[Problem statement] For the listing below, return the line containing "Weekly charts: Songs or albums live", the line containing "All Rights Reserved", and all lines in between, exactly as written and nothing else.

[Extracted material]
_ _ _ _ _
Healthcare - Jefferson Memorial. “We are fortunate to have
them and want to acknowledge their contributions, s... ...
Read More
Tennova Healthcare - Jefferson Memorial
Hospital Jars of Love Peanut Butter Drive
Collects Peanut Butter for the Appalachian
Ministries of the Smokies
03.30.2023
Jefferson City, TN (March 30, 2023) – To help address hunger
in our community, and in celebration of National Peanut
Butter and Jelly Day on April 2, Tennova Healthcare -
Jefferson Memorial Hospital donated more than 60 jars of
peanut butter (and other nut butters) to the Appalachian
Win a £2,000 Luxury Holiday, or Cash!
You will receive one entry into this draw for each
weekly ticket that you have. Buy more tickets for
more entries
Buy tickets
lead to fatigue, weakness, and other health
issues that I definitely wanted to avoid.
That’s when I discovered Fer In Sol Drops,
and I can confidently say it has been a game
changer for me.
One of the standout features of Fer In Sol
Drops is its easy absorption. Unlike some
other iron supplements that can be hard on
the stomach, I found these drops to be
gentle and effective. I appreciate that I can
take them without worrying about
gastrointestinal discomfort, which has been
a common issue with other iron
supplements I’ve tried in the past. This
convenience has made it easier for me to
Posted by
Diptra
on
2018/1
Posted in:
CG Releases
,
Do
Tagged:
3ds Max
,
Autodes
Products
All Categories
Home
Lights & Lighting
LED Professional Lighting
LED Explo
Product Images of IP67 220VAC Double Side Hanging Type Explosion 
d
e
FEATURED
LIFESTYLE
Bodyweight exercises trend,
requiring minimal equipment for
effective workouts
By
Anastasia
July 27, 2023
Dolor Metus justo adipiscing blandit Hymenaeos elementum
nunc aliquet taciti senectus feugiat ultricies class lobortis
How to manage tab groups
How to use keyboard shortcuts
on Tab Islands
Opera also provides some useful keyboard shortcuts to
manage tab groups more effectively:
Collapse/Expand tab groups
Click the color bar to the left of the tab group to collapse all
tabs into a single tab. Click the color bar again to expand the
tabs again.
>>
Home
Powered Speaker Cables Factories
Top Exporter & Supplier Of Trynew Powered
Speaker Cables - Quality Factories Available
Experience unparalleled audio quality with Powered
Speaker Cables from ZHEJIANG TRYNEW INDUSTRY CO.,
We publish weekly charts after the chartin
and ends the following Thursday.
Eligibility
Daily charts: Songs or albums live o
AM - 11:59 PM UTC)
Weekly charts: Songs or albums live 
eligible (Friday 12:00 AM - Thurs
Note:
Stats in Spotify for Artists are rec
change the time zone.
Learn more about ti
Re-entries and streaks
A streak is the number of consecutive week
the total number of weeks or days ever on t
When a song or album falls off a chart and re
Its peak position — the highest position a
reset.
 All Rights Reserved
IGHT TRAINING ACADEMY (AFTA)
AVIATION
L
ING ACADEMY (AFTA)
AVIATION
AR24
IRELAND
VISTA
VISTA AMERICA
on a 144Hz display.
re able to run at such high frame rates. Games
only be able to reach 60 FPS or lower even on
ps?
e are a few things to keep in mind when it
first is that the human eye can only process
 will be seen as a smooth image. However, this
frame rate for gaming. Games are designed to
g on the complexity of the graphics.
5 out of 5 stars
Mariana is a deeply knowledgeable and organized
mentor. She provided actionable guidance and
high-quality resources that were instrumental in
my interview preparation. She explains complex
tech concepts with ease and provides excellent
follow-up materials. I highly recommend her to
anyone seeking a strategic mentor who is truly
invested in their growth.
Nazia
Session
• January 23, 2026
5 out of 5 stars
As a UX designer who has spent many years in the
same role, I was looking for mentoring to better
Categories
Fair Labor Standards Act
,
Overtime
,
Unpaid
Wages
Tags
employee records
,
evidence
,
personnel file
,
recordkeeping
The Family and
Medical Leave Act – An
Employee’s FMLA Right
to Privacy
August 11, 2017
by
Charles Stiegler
_ _ _ _ _
[Exercise result]
Weekly charts: Songs or albums live 
eligible (Friday 12:00 AM - Thurs
Note:
Stats in Spotify for Artists are rec
change the time zone.
Learn more about ti
Re-entries and streaks
A streak is the number of consecutive week
the total number of weeks or days ever on t
When a song or album falls off a chart and re
Its peak position — the highest position a
reset.
 All Rights Reserved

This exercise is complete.